# Prompt:
Select every line in the entries below that contains the word "backdrop", and copy each of those lines. Letter case matters.

# Input:
::::::

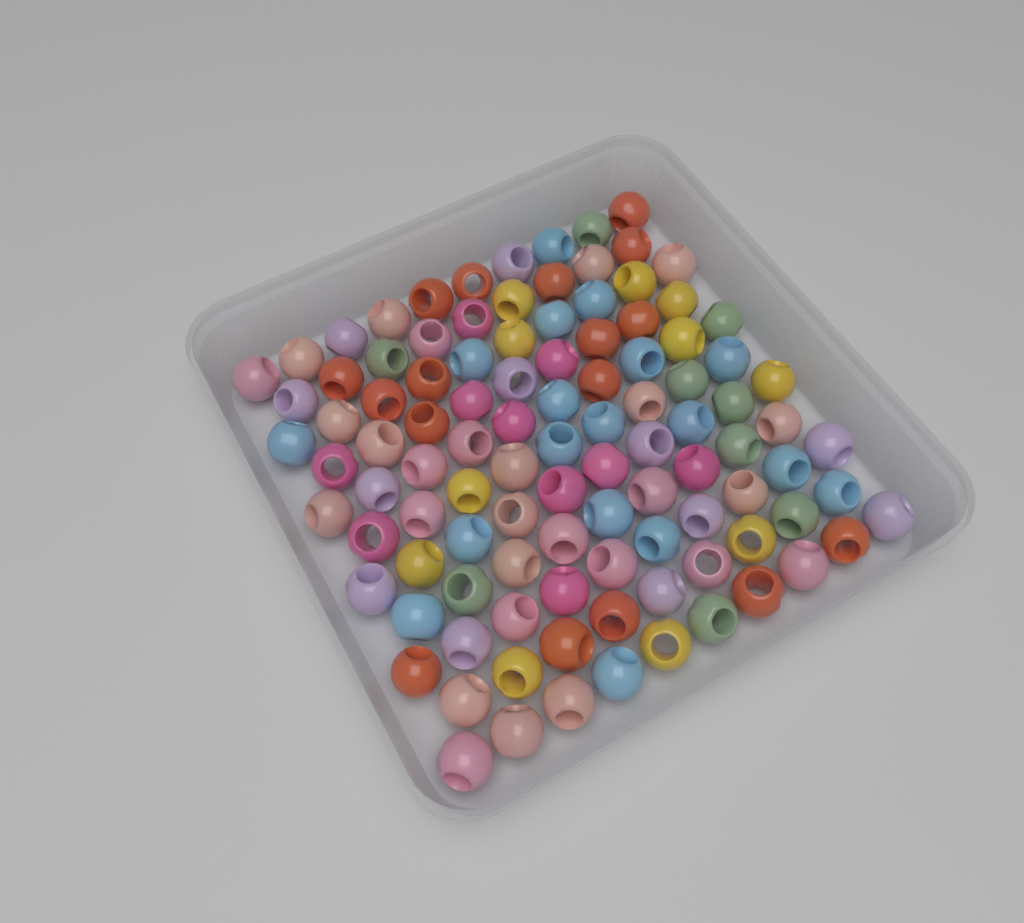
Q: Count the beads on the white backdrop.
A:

::::::

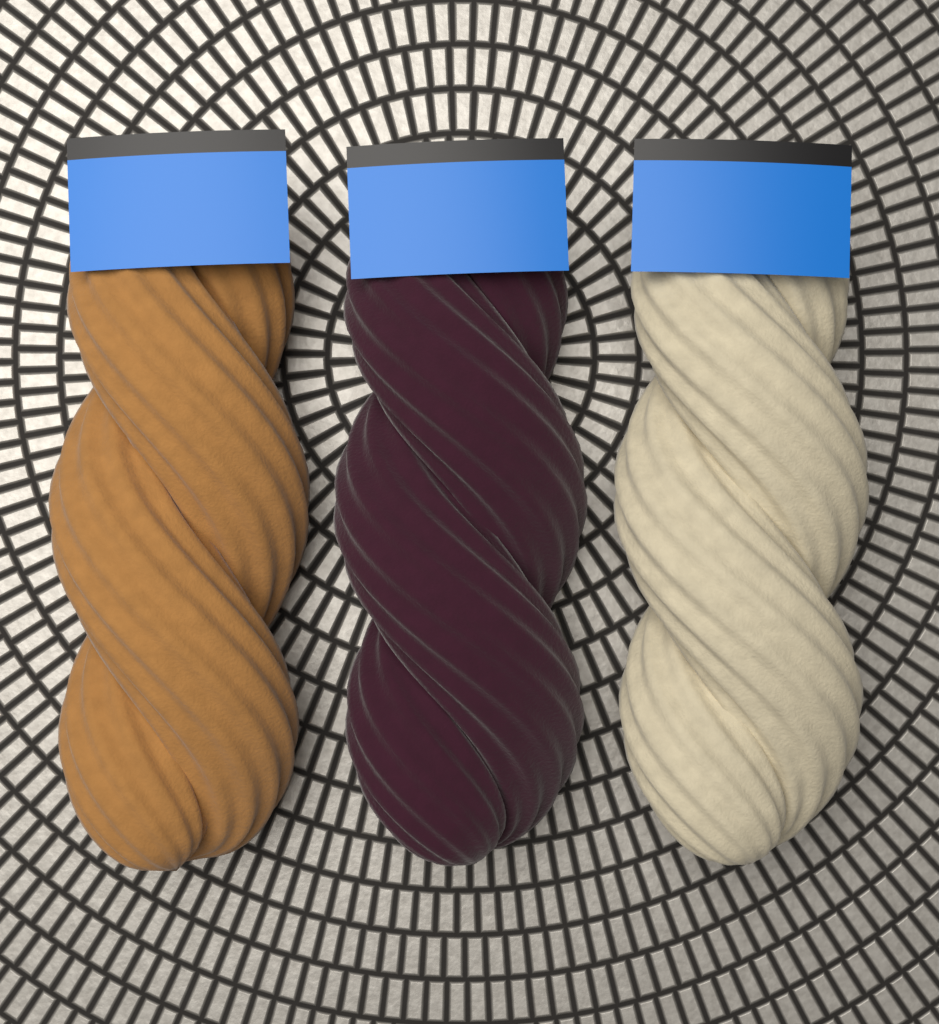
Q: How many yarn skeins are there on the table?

::::::

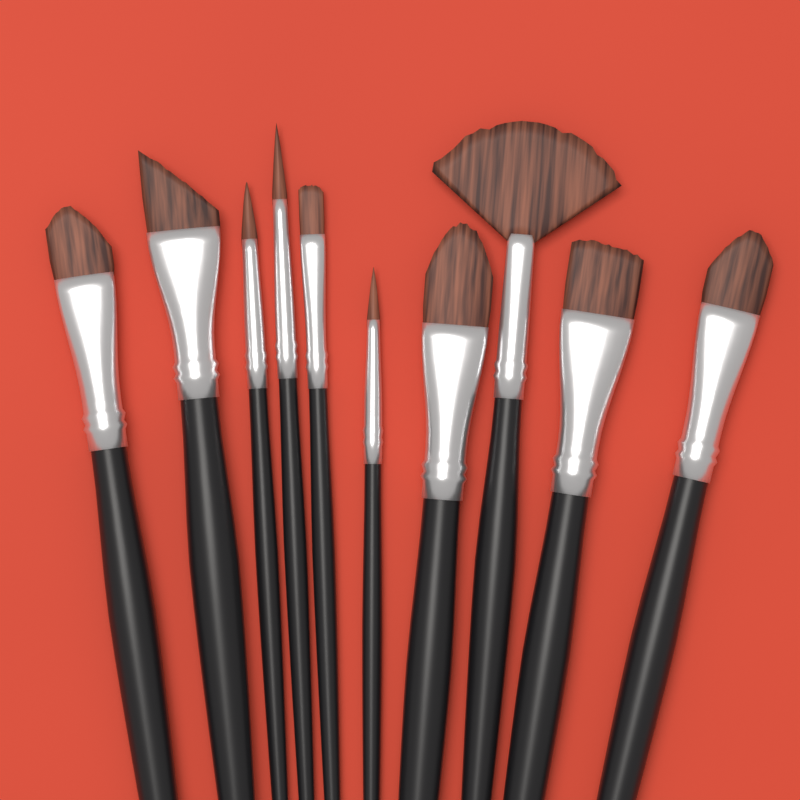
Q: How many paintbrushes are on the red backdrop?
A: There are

::::::

# Task output:
Q: Count the beads on the white backdrop.
Q: How many paintbrushes are on the red backdrop?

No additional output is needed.